BRIEF: Go through the listing and transcribe each line exactly.

::::

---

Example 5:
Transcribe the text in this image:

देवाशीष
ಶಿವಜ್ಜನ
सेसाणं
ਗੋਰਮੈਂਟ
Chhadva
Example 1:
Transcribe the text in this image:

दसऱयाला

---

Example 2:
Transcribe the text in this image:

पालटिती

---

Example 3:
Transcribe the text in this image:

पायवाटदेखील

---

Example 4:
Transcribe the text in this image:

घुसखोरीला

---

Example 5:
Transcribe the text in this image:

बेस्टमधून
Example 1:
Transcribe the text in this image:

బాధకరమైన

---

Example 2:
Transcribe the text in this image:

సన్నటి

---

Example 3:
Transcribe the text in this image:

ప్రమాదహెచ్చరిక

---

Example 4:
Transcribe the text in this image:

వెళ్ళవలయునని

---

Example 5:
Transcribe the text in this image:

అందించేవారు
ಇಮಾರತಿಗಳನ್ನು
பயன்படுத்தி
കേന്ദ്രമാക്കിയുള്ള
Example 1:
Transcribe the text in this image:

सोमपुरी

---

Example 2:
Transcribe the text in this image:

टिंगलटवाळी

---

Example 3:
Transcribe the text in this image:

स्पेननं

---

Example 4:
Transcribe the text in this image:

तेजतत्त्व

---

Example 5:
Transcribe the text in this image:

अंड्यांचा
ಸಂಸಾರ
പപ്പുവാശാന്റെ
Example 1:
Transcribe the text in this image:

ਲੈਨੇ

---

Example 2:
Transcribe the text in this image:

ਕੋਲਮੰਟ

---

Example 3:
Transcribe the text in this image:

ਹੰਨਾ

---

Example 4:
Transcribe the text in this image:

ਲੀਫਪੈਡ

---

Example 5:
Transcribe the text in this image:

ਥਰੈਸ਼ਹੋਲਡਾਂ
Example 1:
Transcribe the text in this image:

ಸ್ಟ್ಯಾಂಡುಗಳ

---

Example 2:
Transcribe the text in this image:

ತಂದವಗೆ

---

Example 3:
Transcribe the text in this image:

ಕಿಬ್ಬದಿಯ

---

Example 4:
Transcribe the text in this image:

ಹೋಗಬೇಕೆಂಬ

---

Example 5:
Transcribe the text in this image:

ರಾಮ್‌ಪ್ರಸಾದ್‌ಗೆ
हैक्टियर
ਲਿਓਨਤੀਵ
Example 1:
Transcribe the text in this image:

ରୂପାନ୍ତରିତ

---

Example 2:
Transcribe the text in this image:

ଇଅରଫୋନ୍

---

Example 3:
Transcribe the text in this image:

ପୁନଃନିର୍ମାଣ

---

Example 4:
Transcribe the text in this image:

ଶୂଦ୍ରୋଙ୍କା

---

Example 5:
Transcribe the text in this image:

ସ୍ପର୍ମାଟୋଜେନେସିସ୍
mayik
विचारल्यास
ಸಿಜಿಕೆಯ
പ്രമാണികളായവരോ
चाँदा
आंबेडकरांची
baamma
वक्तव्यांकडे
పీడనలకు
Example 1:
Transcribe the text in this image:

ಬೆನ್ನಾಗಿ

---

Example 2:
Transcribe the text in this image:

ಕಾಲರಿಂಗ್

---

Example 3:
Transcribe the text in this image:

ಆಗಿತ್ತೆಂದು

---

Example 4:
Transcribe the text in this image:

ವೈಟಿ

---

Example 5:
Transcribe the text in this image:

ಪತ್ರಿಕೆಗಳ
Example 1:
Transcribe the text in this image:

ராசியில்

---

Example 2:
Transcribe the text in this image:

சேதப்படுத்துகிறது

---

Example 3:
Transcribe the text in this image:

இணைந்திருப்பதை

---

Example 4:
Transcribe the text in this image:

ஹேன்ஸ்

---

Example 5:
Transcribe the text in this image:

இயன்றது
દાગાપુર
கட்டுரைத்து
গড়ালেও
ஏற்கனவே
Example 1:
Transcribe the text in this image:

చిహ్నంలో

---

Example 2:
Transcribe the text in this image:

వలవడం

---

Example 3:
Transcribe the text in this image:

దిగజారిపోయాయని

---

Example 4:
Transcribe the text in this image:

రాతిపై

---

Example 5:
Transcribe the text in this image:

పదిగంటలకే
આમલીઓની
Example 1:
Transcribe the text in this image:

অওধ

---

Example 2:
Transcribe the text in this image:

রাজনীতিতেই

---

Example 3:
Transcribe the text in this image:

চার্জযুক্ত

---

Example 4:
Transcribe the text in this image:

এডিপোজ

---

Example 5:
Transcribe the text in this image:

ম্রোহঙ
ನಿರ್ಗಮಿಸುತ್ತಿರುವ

::::

SOLUTION FOR THIS TASK:
---

Example 5:
Transcribe the text in this image:

देवाशीष
ಶಿವಜ್ಜನ
सेसाणं
ਗੋਰਮੈਂਟ
Chhadva
Example 1:
Transcribe the text in this image:

दसऱयाला

---

Example 2:
Transcribe the text in this image:

पालटिती

---

Example 3:
Transcribe the text in this image:

पायवाटदेखील

---

Example 4:
Transcribe the text in this image:

घुसखोरीला

---

Example 5:
Transcribe the text in this image:

बेस्टमधून
Example 1:
Transcribe the text in this image:

బాధకరమైన

---

Example 2:
Transcribe the text in this image:

సన్నటి

---

Example 3:
Transcribe the text in this image:

ప్రమాదహెచ్చరిక

---

Example 4:
Transcribe the text in this image:

వెళ్ళవలయునని

---

Example 5:
Transcribe the text in this image:

అందించేవారు
ಇಮಾರತಿಗಳನ್ನು
பயன்படுத்தி
കേന്ദ്രമാക്കിയുള്ള
Example 1:
Transcribe the text in this image:

सोमपुरी

---

Example 2:
Transcribe the text in this image:

टिंगलटवाळी

---

Example 3:
Transcribe the text in this image:

स्पेननं

---

Example 4:
Transcribe the text in this image:

तेजतत्त्व

---

Example 5:
Transcribe the text in this image:

अंड्यांचा
ಸಂಸಾರ
പപ്പുവാശാന്റെ
Example 1:
Transcribe the text in this image:

ਲੈਨੇ

---

Example 2:
Transcribe the text in this image:

ਕੋਲਮੰਟ

---

Example 3:
Transcribe the text in this image:

ਹੰਨਾ

---

Example 4:
Transcribe the text in this image:

ਲੀਫਪੈਡ

---

Example 5:
Transcribe the text in this image:

ਥਰੈਸ਼ਹੋਲਡਾਂ
Example 1:
Transcribe the text in this image:

ಸ್ಟ್ಯಾಂಡುಗಳ

---

Example 2:
Transcribe the text in this image:

ತಂದವಗೆ

---

Example 3:
Transcribe the text in this image:

ಕಿಬ್ಬದಿಯ

---

Example 4:
Transcribe the text in this image:

ಹೋಗಬೇಕೆಂಬ

---

Example 5:
Transcribe the text in this image:

ರಾಮ್‌ಪ್ರಸಾದ್‌ಗೆ
हैक्टियर
ਲਿਓਨਤੀਵ
Example 1:
Transcribe the text in this image:

ରୂପାନ୍ତରିତ

---

Example 2:
Transcribe the text in this image:

ଇଅରଫୋନ୍

---

Example 3:
Transcribe the text in this image:

ପୁନଃନିର୍ମାଣ

---

Example 4:
Transcribe the text in this image:

ଶୂଦ୍ରୋଙ୍କା

---

Example 5:
Transcribe the text in this image:

ସ୍ପର୍ମାଟୋଜେନେସିସ୍
mayik
विचारल्यास
ಸಿಜಿಕೆಯ
പ്രമാണികളായവരോ
चाँदा
आंबेडकरांची
baamma
वक्तव्यांकडे
పీడనలకు
Example 1:
Transcribe the text in this image:

ಬೆನ್ನಾಗಿ

---

Example 2:
Transcribe the text in this image:

ಕಾಲರಿಂಗ್

---

Example 3:
Transcribe the text in this image:

ಆಗಿತ್ತೆಂದು

---

Example 4:
Transcribe the text in this image:

ವೈಟಿ

---

Example 5:
Transcribe the text in this image:

ಪತ್ರಿಕೆಗಳ
Example 1:
Transcribe the text in this image:

ராசியில்

---

Example 2:
Transcribe the text in this image:

சேதப்படுத்துகிறது

---

Example 3:
Transcribe the text in this image:

இணைந்திருப்பதை

---

Example 4:
Transcribe the text in this image:

ஹேன்ஸ்

---

Example 5:
Transcribe the text in this image:

இயன்றது
દાગાપુર
கட்டுரைத்து
গড়ালেও
ஏற்கனவே
Example 1:
Transcribe the text in this image:

చిహ్నంలో

---

Example 2:
Transcribe the text in this image:

వలవడం

---

Example 3:
Transcribe the text in this image:

దిగజారిపోయాయని

---

Example 4:
Transcribe the text in this image:

రాతిపై

---

Example 5:
Transcribe the text in this image:

పదిగంటలకే
આમલીઓની
Example 1:
Transcribe the text in this image:

অওধ

---

Example 2:
Transcribe the text in this image:

রাজনীতিতেই

---

Example 3:
Transcribe the text in this image:

চার্জযুক্ত

---

Example 4:
Transcribe the text in this image:

এডিপোজ

---

Example 5:
Transcribe the text in this image:

ম্রোহঙ
ನಿರ್ಗಮಿಸುತ್ತಿರುವ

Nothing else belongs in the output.